▸ Task statement: Revise the records so that every "label" becomes "category", and keep everything else the same. Leave the pictures out of your answer.

▸ Records for this exercise:
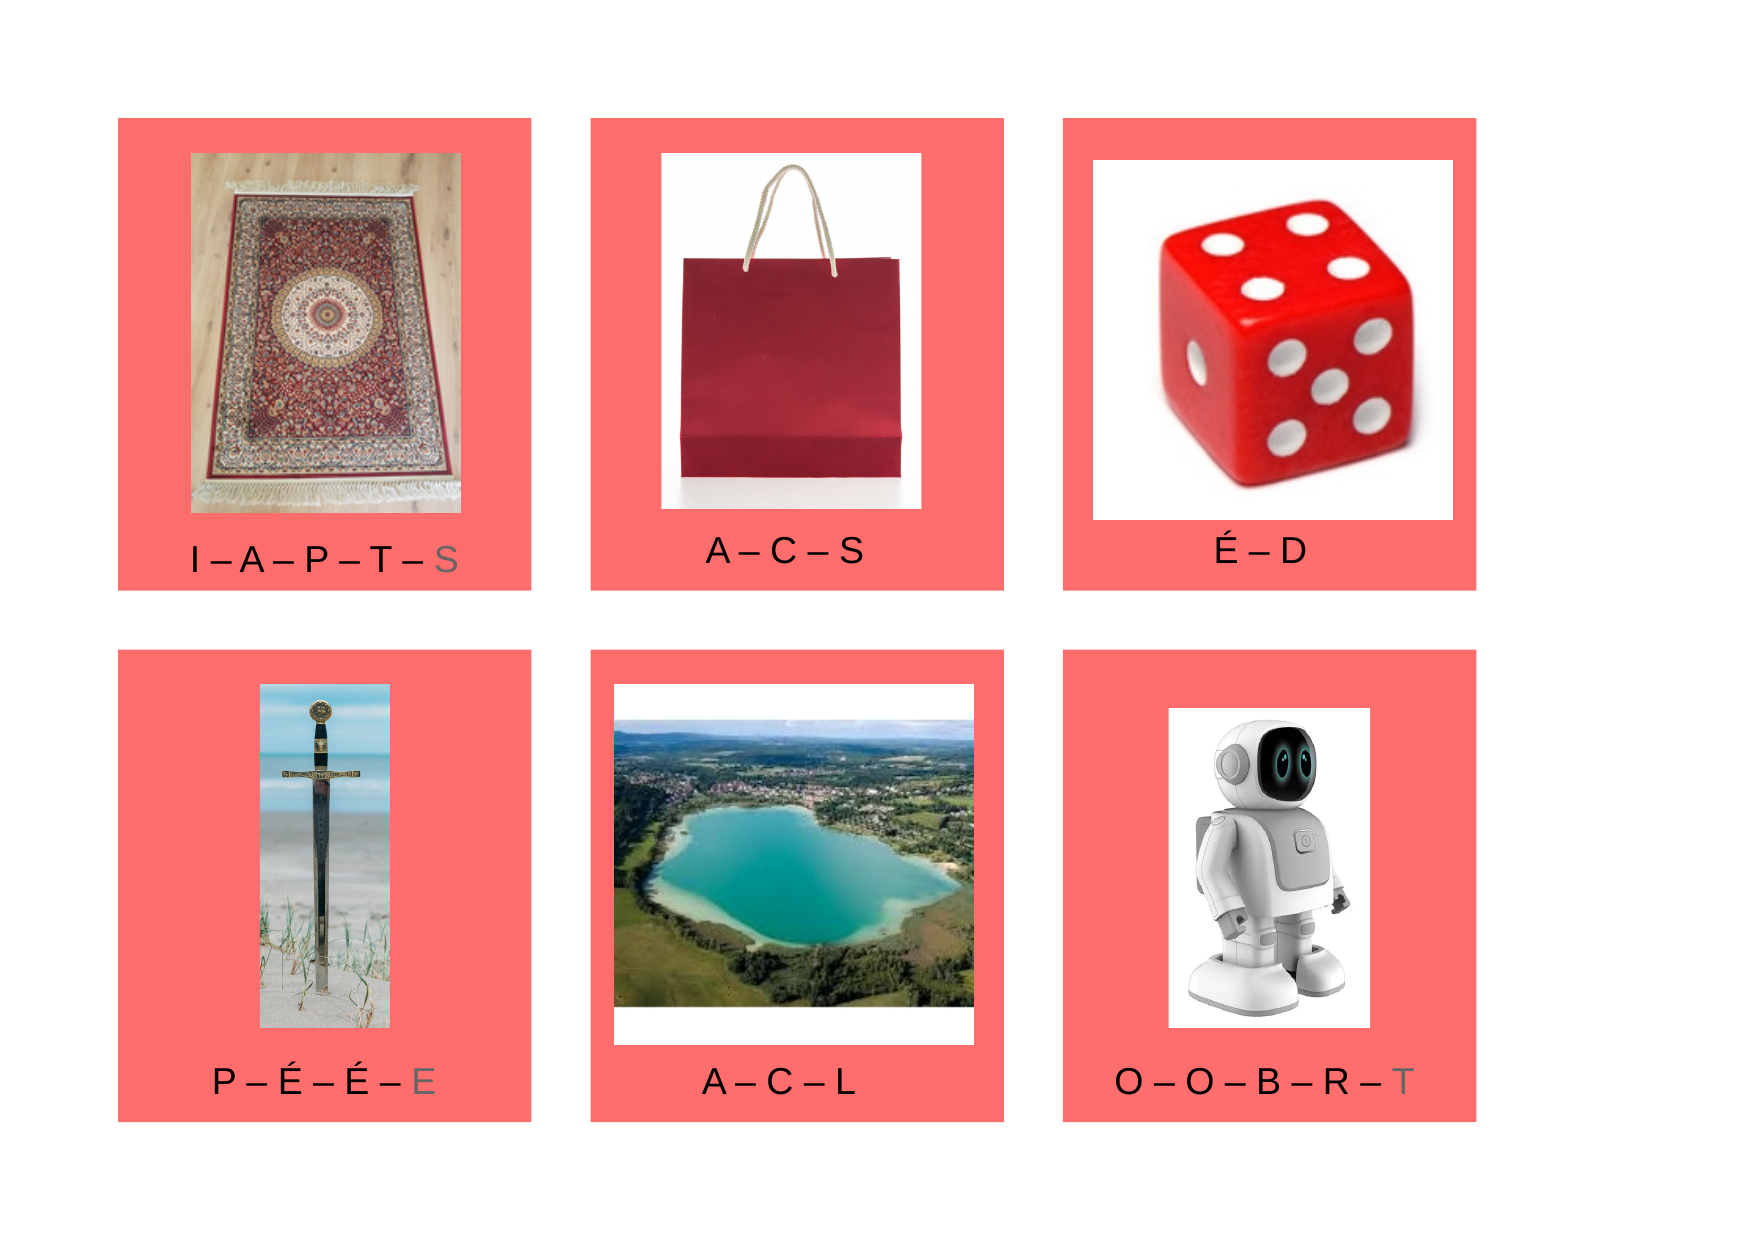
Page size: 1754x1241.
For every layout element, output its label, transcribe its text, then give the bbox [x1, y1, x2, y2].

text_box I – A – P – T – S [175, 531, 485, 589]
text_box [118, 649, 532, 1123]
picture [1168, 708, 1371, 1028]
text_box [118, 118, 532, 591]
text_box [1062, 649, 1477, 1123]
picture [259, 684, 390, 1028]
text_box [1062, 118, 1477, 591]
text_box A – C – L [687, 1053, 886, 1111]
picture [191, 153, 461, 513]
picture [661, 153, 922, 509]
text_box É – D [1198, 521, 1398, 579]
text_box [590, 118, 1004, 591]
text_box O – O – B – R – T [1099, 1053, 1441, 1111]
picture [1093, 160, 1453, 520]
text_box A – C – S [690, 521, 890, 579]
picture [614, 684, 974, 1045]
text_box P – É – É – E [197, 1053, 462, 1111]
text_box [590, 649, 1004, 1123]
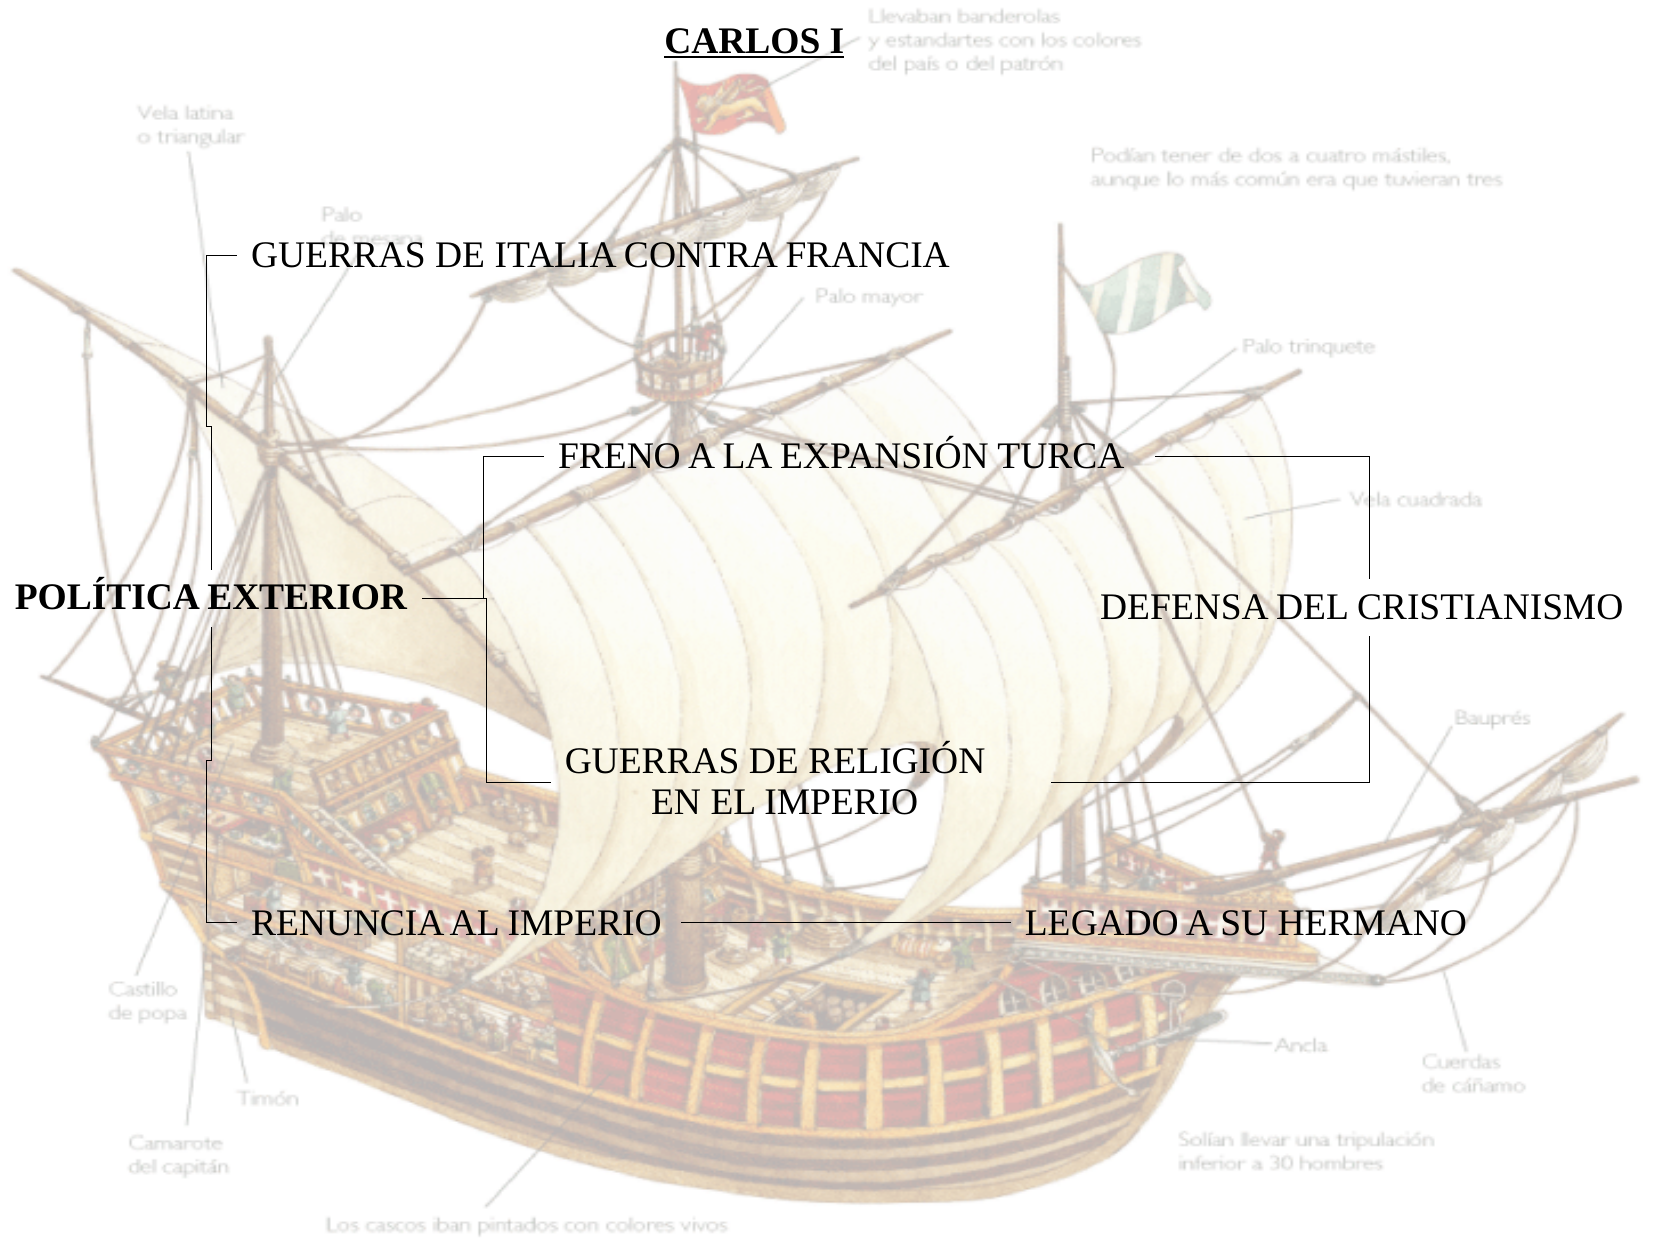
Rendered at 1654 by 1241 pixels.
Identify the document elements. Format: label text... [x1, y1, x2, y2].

▸ Written response:
Page size: 1754x1241.
For every layout element, output its category, transcribe its text, then give the bbox [x1, y1, x2, y2].

text_box I – A – P – T – S [175, 531, 485, 589]
text_box [118, 649, 532, 1123]
picture [1168, 708, 1371, 1028]
text_box [118, 118, 532, 591]
text_box [1062, 649, 1477, 1123]
picture [259, 684, 390, 1028]
text_box [1062, 118, 1477, 591]
text_box A – C – L [687, 1053, 886, 1111]
picture [191, 153, 461, 513]
picture [661, 153, 922, 509]
text_box É – D [1198, 521, 1398, 579]
text_box [590, 118, 1004, 591]
text_box O – O – B – R – T [1099, 1053, 1441, 1111]
picture [1093, 160, 1453, 520]
text_box A – C – S [690, 521, 890, 579]
picture [614, 684, 974, 1045]
text_box P – É – É – E [197, 1053, 462, 1111]
text_box [590, 649, 1004, 1123]
Rendered at 1654 by 1241 pixels.
Identify the document elements. Format: category text... [x1, y1, x2, y2].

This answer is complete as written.